Юра как-то ухитрялся существовать, на работе планировалась его командировка, кажется, в Румынию. В связи с этим надо было покупать приличные ботинки, куртку. Пошла занимать деньги, забыла, куда идет, зато нашелся у булочной несчастный облезлый Мурик. Бабушка вышла на работу, Шуре тоже закрыли административный. Таню в садике воспитательница записала на танцы, вечером Таня плакала, что «все мамы каждой дочке сшили уже давно по белой юбке, а ей нет!». Пришлось сшить. Добралось еще толстое письмо от Нины, залитое слезами и одновременно деловое и конструктивное, насчет Тани, насчет лазера, который виновник. И такие в нем были родные грамматические ошибки, в Нинкином школьном стиле – «сного» и «приедиш», что стало смешно.
Вперед и вперед, шаг за шагом. Два вперед и двадцать два назад. Через какое-то время она уже знала, что нельзя дома кричать, особенно по ночам, потому что уколют и придет мутный тяжелый сон, после которого наступало тупое безразличие. Нельзя пугать Таню, нельзя распускаться. Она тогда работала на предприятии, в контрольной лаборатории. Коллектив женский, понимающий. Там было много подруг, ее прикрывали, отпускали пораньше, тихонько тормошили, когда она совсем застывала. Шура ходила домой пешком, иногда подолгу сидела в скверике. Мама с утра писала ей записку, что купить, но Шура забывала, возвращалась поздно, магазины не работали. Или забывала забрать Таню из садика. Ее приводили нянечки или воспитательница, ругались.

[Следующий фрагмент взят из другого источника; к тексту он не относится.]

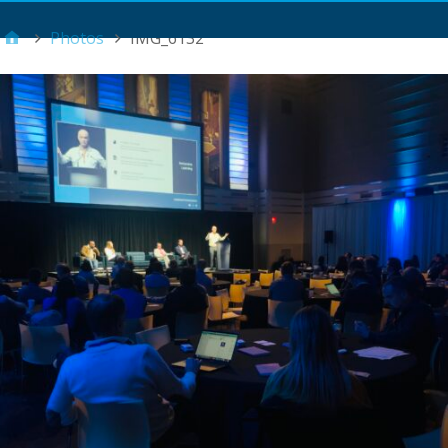
Main Menu
Photos
IMG_6132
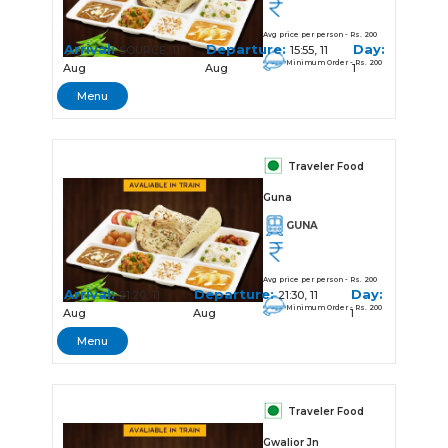
Avg price per person - Rs. 200
Arrival:
Departure:
Day:
SOURCE, 11
15:55, 11
Minimum Order - Rs. 200
Aug
Aug
1
Menu
Traveler Food
Guna
GUNA
Avg price per person - Rs. 200
Arrival:
Departure:
Day:
21:20, 11
21:30, 11
Minimum Order - Rs. 200
Aug
Aug
1
Menu
Traveler Food
Gwalior Jn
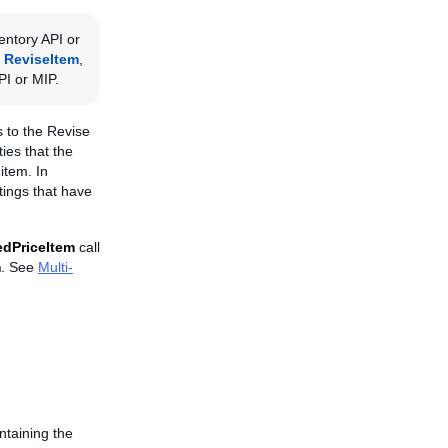
entory API or
,
ReviseItem
,
PI or MIP.
us to the Revise
ies that the
item. In
stings that have
edPriceItem
call
m
. See
Multi-
ntaining the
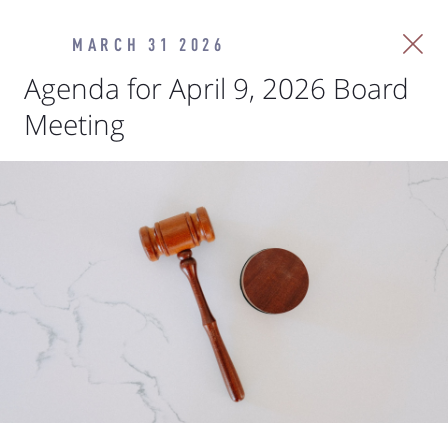
MARCH 31 2026
Agenda for April 9, 2026 Board
Meeting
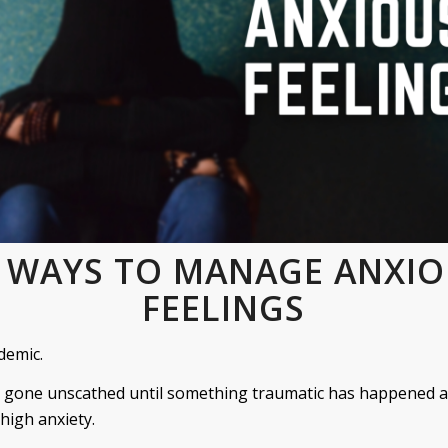
 WAYS TO MANAGE ANXI
FEELINGS
demic.
 gone unscathed until something traumatic has happened a
 high anxiety.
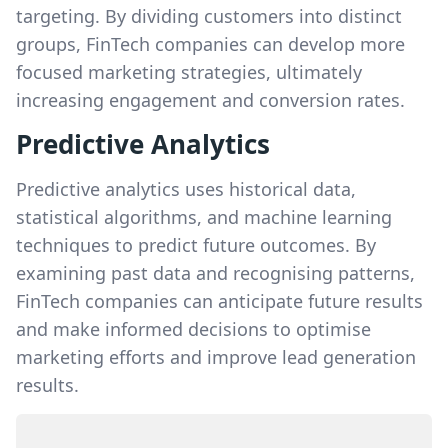
targeting. By dividing customers into distinct
groups, FinTech companies can develop more
focused marketing strategies, ultimately
increasing engagement and conversion rates.
Predictive Analytics
Predictive analytics uses historical data,
statistical algorithms, and machine learning
techniques to predict future outcomes. By
examining past data and recognising patterns,
FinTech companies can anticipate future results
and make informed decisions to optimise
marketing efforts and improve lead generation
results.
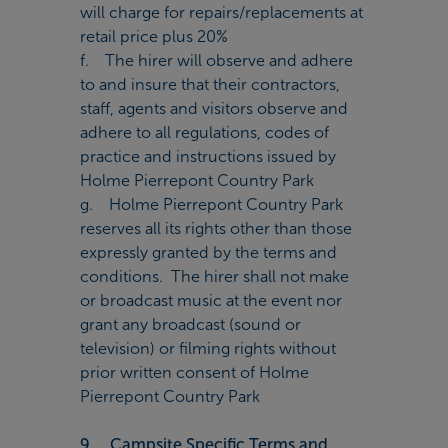
will charge for repairs/replacements at
retail price plus 20%
f. The hirer will observe and adhere
to and insure that their contractors,
staff, agents and visitors observe and
adhere to all regulations, codes of
practice and instructions issued by
Holme Pierrepont Country Park
g. Holme Pierrepont Country Park
reserves all its rights other than those
expressly granted by the terms and
conditions. The hirer shall not make
or broadcast music at the event nor
grant any broadcast (sound or
television) or filming rights without
prior written consent of Holme
Pierrepont Country Park
9. Campsite Specific Terms and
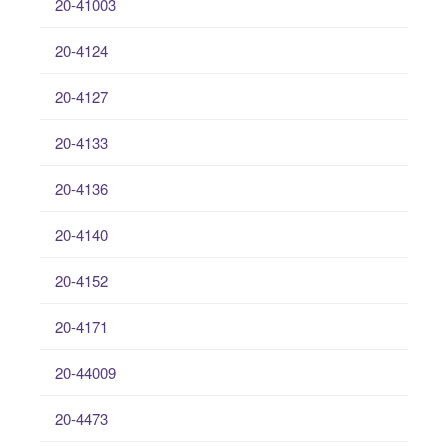
20-41003
20-4124
20-4127
20-4133
20-4136
20-4140
20-4152
20-4171
20-44009
20-4473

Бабушка ругалась, что опять прошла мимо магазина, что не пьет таблетки, что дома разор. «Шура, Шура!» Юру уже кто-то приглашал в гости. Одного. С Шурой не знали как себя вести, слишком трагической фигурой она была. А он – нет. Он как-то выживал. Уходил куда-то, ночью больше не приставал – так она его напугала. Подруги где-то затаились. На работе вдруг навалили отчет, никто не вызвался помогать. Все сошлось. Шура перестала пить «психушные» таблетки и складывала их в коробочку от плавленого сыра.